Problems and tasks -
1. Write out the passage of the article on Marc Potvin's death from "Kalamazoo County Medical" to "investigation was ongoing." with no changes.
2. Pick up the news article about Marc Potvin's death after its final sentence and continue it.

--- Reading passage ---

|Former Adirondack Frostbite coach Marc Potvin committed suicide by hanging himself from a shower curtain rod in his Michigan hotel room, police said Thursday.
Potvin's blood-alcohol content was nearly twice the legal threshold for intoxication when tests were performed on a blood sample in the hours after his Jan. 13 death, said Kalamazoo Police Detective Sgt. Scott Merlo.
Potvin used a belt to hang himself, but did not leave a note behind, Merlo said. Kalamazoo Police talked to dozens of people who knew him in the days after his death, and none talked of any signs of depression or any mention by Potvin that he had contemplated suicide, Merlo said.
Players interviewed by The Post-Star the day of Potvin's death also said they saw no signs anything was unusual about him, and that he had joked with the team on the bus and in the hotel early Jan. 13.
"We've talked to numerous, numerous people and no one said they saw it coming," Merlo said.
Potvin's sister, Maureen Potvin of Ontario, said the family saw no signs of trouble or hints of depression, and loved ones were still in shock over his death.
"There doesn't seem to be an answer," she said.
Merlo said Potvin's blood-alcohol content was found to be 0.15 percent, nearly double the Michigan threshold for intoxication. A urine test found the level to be 0.22 percent, but the lower number is believed to be more accurate, Merlo said.
There were no drugs or other notable substances found in his blood, police said.
Merlo said Kalamazoo Police held off releasing the cause of death pending the completion of the toxicology report, which police received Wednesday afternoon.
"We wanted to make sure everything was how we thought it was, that there wasn't something more," he said.
Kalamazoo County Medical Examiner Dr. Richard Tooker said Wednesday his office had not filed a death certificate in the case at the request of police, who said the investigation was ongoing.
Merlo said that investigation was considered closed as of Thursday with the return of the report from the forensic pathologist who handled the case.

--- Dataset ---

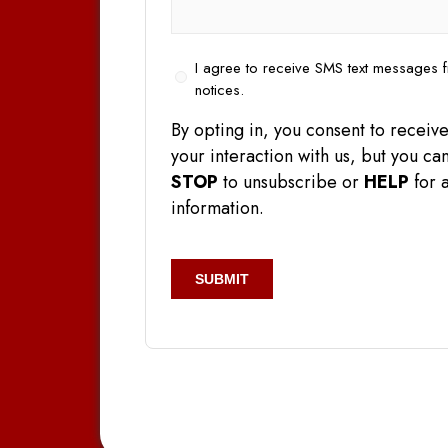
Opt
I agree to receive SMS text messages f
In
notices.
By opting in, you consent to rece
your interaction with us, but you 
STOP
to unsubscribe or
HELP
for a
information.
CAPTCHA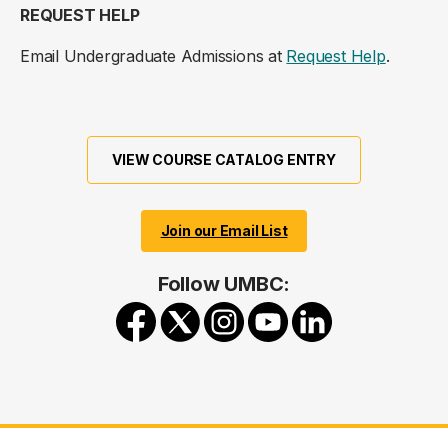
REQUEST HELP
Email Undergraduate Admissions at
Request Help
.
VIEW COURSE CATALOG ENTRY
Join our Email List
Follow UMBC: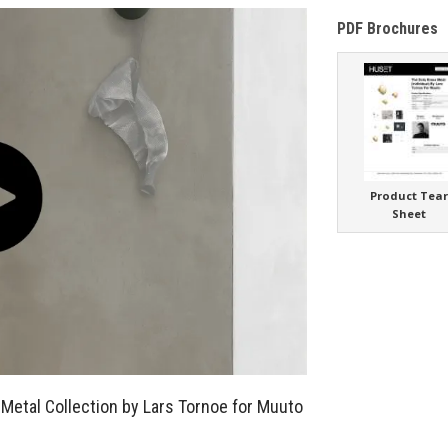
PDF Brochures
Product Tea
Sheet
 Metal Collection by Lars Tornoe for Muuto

---

Answers by item number -
1.
Kalamazoo County Medical Examiner Dr. Richard Tooker said Wednesday his office had not filed a death certificate in the case at the request of police, who said the investigation was ongoing.

2.
The team was in Kalamazoo for a United Hockey League game that night. It had arrived about 2:30 a.m. after a 10-hour bus trip from Glens Falls. Its games that weekend were postponed.
Merlo said police were told by members of the team that Potvin had a few beers on the team bus to Michigan, and also had gone to the Clarion Hotel bar after the bus arrived.
Potvin, 38, was found dead by a hotel employee about 10 a.m. after he did not show up for the team's morning skate. He had coached the team for two seasons, after playing for Adirondack of the American Hockey League and several National Hockey League teams.
He was married and had two young children, but he and his wife had separated in recent months.
The police release Thursday of the manner and cause of death confirmed rumors that had been swirling since the days after Potvin died, when police said there was no foul play and that it was apparent to them how he died. They would not publicly theorize on what they believed happened, however.
Amy Apicerno, the team's assistant general manager, said Thursday morning she had not heard of the manner of death. Neither Apicerno nor Suzanna Bernd, executive director of the Glens Falls Civic Center, would comment on the matter or discuss Potvin's mood in the days before Jan. 13.
Messages left for team co-owners Barry Melrose and Steve Levy were not immediately returned Thursday.
Efforts to reach his wife at her Ohio home were unsuccessful Thursday.